I prezzi del petrolio hanno trovato un solido supporto a 50 dollari al barile.
Nonostante la discesa della scorsa settimana, i prezzi hanno finito per stabilizzarsi a quasi 52 dollari (Brent) e a 51 dollari (WTI). Ma rimangono in corsa per spingersi ancora più in alto a causa delle crescenti aspettative del mercato circa una stretta della produzione e un declino delle scorte, con una domanda in crescita costante.
Almeno questa è la speranza dell’OPEC, Arabia Saudita in testa.
Il ministro dell’energia saudita, Khalid Al-Falih, sostiene che la domanda in Cina non sta rallentando e che i prezzi del petrolio potrebbe crescere ulteriormente se i paesi produttori collaboreranno per limitare l’offerta. Il riferimento è alla Russia, paese non aderente all‘OPEC, con la quale, se si fosse trovato un accordo in precedenza, si sarebbe potuto evitare la drammatica discesa dei prezzi del recente passato.
Di certo, se l’intesa appena conclusa tra Russia e OPEC, non dovesse trovare attuazione, la credibilità delle due parti verrebbe distrutta e i prezzi dell’oro nero potrebbero rimanere bassi per un tempo assai più lungo di quanto si possa immaginare.

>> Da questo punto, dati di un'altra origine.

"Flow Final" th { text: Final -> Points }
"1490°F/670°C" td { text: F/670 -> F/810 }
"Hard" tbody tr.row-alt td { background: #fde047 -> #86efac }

Nel frattempo, negli Stati Uniti, le scorte di greggio sono in calo ormai dal mese di maggio e anche il US Department of Energy (DOE) ha segnalato una riduzione forte e inaspettata.

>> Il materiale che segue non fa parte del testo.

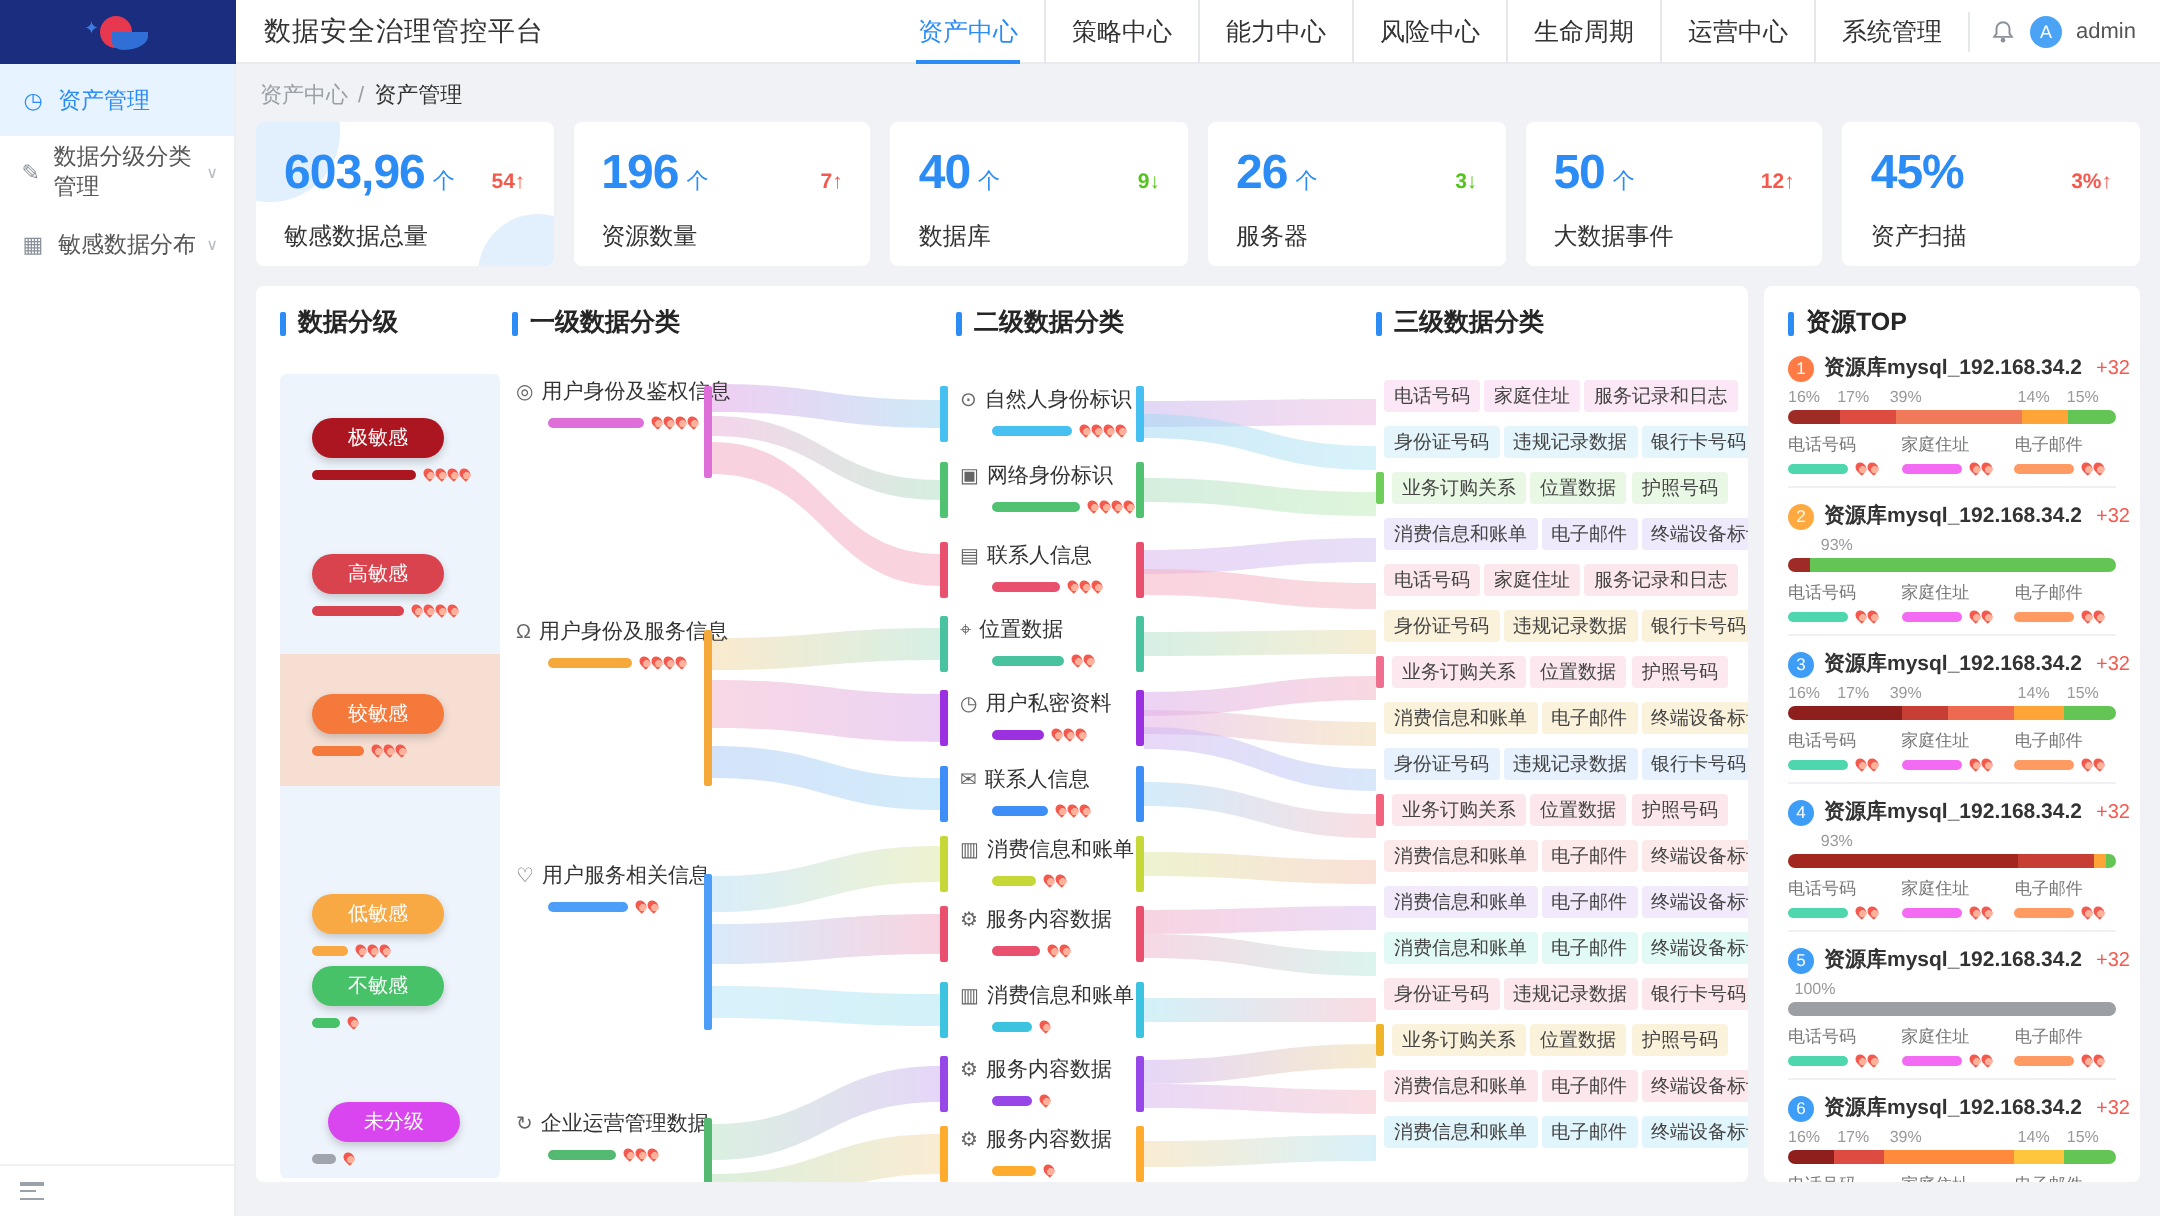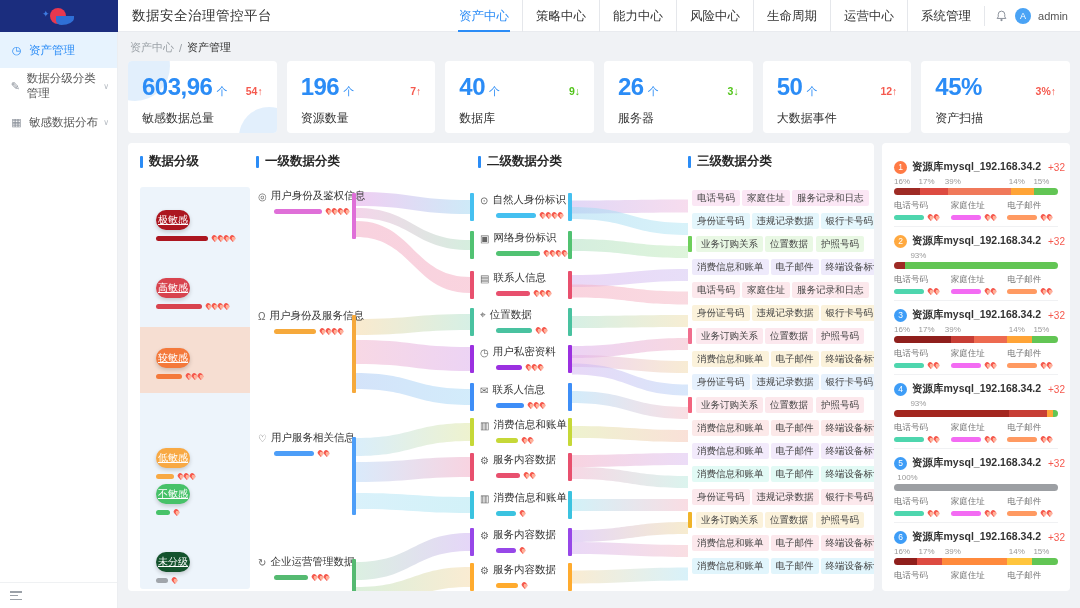"资源TOP" div.sec-head { html: none -> <div>资源TOP</div> }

I tassi di raffinazione in Cina sono saliti, lo scorso mese, di 10,7 milioni di barili al giorno, in crescita del 2,4% rispetto a un anno fa, mentre le importazioni di petrolio hanno toccato un nuovo record a 8 milioni di barili al giorno. Inoltre, la produzione petrolifera interna è scesa di quasi il 10%, il livello più basso da 6 anni a questa parte.
Difficile non vedere un miglioramento del quadro generale e dei fondamentali sul mercato petrolifero, anche se è ancora molto presto per lasciarsi andare all’ottimismo.